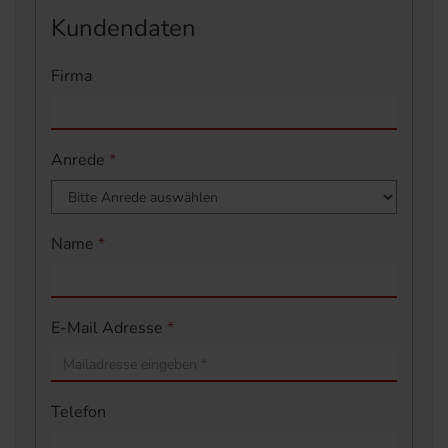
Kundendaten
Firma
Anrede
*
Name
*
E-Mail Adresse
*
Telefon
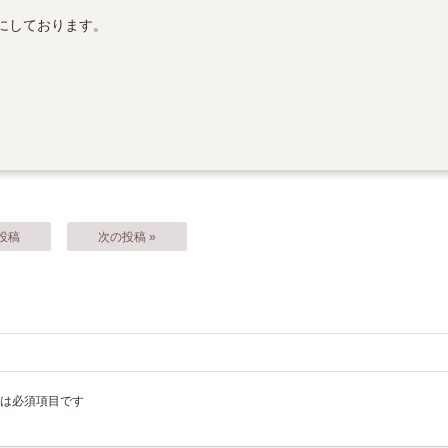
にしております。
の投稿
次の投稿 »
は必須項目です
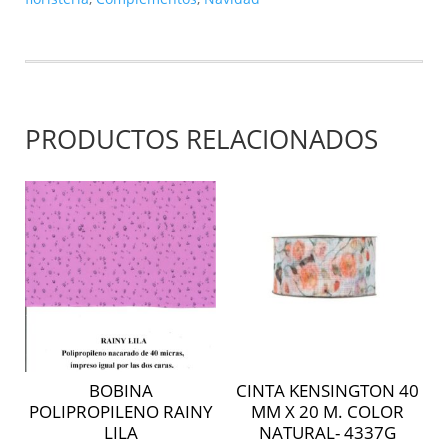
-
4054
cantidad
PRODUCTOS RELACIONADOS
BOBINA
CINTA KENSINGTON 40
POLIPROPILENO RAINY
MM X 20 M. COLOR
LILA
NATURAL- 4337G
---
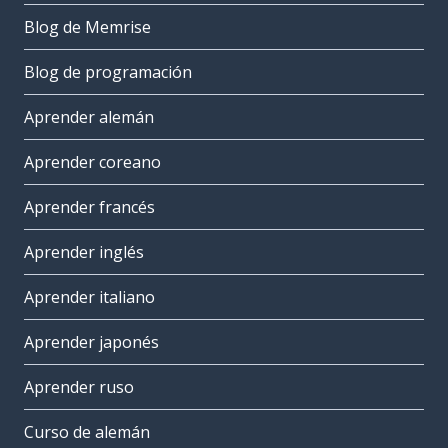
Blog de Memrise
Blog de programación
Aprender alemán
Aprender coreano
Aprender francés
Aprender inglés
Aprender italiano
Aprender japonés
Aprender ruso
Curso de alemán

> Job item
Which lines in the listing above include the string "Blog"? Copy each of them.

> Result
Blog de Memrise
Blog de programación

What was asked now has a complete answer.